As Rainey has been paralysed from the waist down since a crash at Misano in 1993, numerous modifications had to be made to the YZR 500 to enable it to be ridden. These were undertaken by Yamaha technicians in Japan and included adding a padded section between the tank and the seat, and fitting bicycle-style clip-on pedals to fasten Rainey’s feet.
To change gears without a pedal, the engine killswitch was reconfigured as an upshifter, with downshifting done by pulling the clutch lever. Rainey conceded this took a little getting used to, as his most recent experience of riding a converted motorcycle was on a Yamaha R1 at Suzuka in 2019. The R1 road bike was relatively easy to ride, thanks to all its existing electronics, but the low-tech, 500cc two-stroke YZR 500 was more of a challenge.
Balancing on the bike was difficult, as was getting the acceleration right from launch, but Rainey soon found his groove, and even after several runs up the hillclimb course over the Festival’s three days, said he wished he could ride it for longer.
“To be honest, it felt like an old friend,” Rainey explained. “It was always a challenge to race the bike at that level, fighting for race wins and championships, but being here 30 years later, being able to get on the bike and ride it up the hill in a nice, easy gentle setting is fantastic. The bike was there for me back then and it’s there for me today, so I’m thrilled.”
Joining Rainey at the Goodwood Festival of Speed was Kenny Roberts (who led Marlboro Yamaha Team Roberts that Rainey raced for) and former racing rivals Kevin Schwantz and Mick Doohan. Together, all four racing legends and former 500cc World Champions rode the hillclimb course to the cheers of the crowd.

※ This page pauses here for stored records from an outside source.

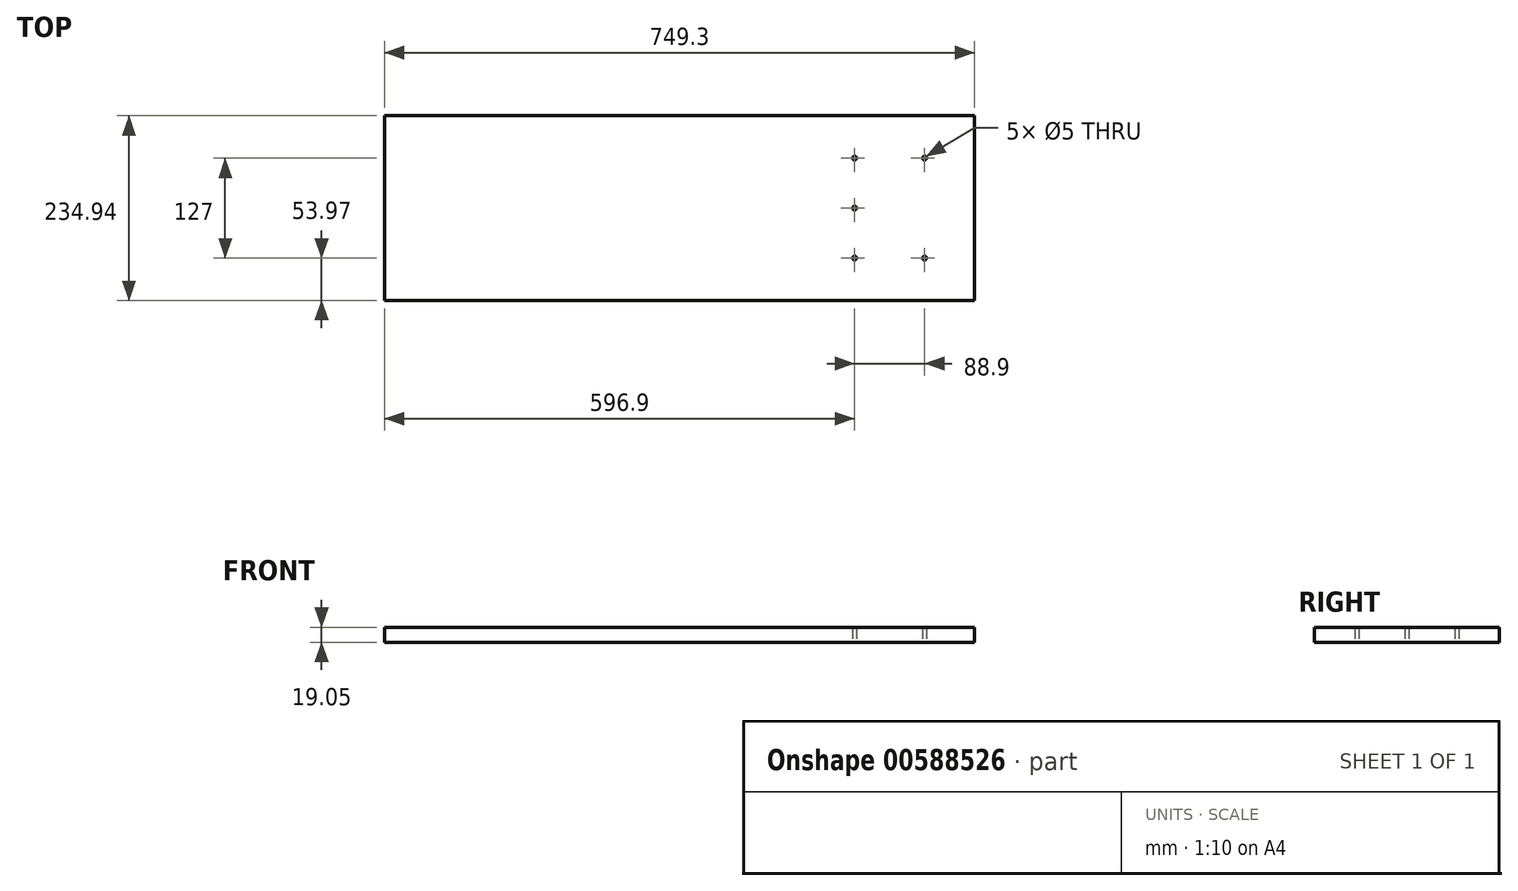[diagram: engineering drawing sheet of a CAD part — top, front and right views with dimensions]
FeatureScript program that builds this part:
annotation { "Feature Type Name" : "Feature", "Feature Type Description" : "" }
export const myFeature = defineFeature(function(context is Context, id is Id, definition is map)
    precondition{}
    {
        {
            var Q0;
            Q0=qCreatedBy(makeId("Top.planeOp"),FACE);
            var sketch = newSketch(context, id + "F0", { "sketchPlane" : qUnion([Q0])});
            skLineSegment(sketch, "E0.bottom", {"start": v(-374.65, 117.48) * mm, "end": v(374.65, 117.48) * mm});
            skLineSegment(sketch, "E0.top", {"start": v(-374.65, -117.47) * mm, "end": v(374.65, -117.47) * mm});
            skLineSegment(sketch, "E0.left", {"start": v(-374.65, 117.48) * mm, "end": v(-374.65, -117.47) * mm});
            skLineSegment(sketch, "E0.right", {"start": v(374.65, 117.48) * mm, "end": v(374.65, -117.47) * mm});
            skPoint(sketch, "E0.middle", {"position": v(0, 0) * mm});
            skCircle(sketch, "E1", {"center": v(311.15, 63.5) * mm, "radius": 2.5 * mm});
            skCircle(sketch, "E2.MirrorC", {"center": v(311.15, -63.5) * mm, "radius": 2.5 * mm});
            skCircle(sketch, "E3", {"center": v(222.25, 63.5) * mm, "radius": 2.5 * mm});
            skCircle(sketch, "E4", {"center": v(222.25, 0) * mm, "radius": 2.5 * mm});
            skCircle(sketch, "E5.MirrorC", {"center": v(222.25, -63.5) * mm, "radius": 2.5 * mm});
            skSolve(sketch);
        }
        {
            var Q0;
            Q0 = qSketchRegion(id + "F0", true);
            extrude(context, id + "F1", {"entities" : qUnion([Q0]), "depth" : 19.05 * mm, "offsetDistance" : 25.4 * mm});
        }
    });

Dani Pedrosa joined the quartet for one of the runs, too.
“I’m glad the fans haven’t forgotten – that [1992 championship] was a long time ago!” Rainey laughed.

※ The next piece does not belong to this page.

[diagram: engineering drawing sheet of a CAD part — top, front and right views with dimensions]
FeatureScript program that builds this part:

“When I put my helmet on and they started the bike, I was like ‘it’s on’. Being able to ride up the hill and through the corners, looking down and seeing that I was on my Grand Prix bike again after all those years felt like I was in a completely different world, and to do it alongside those guys - Kenny, Kevin and Mick - I could not have asked for more than sharing this experience with them.
“A huge thank you to the Duke of Richmond for having me and to Yamaha for taking the bike out of the museum and adapting it for me to ride.”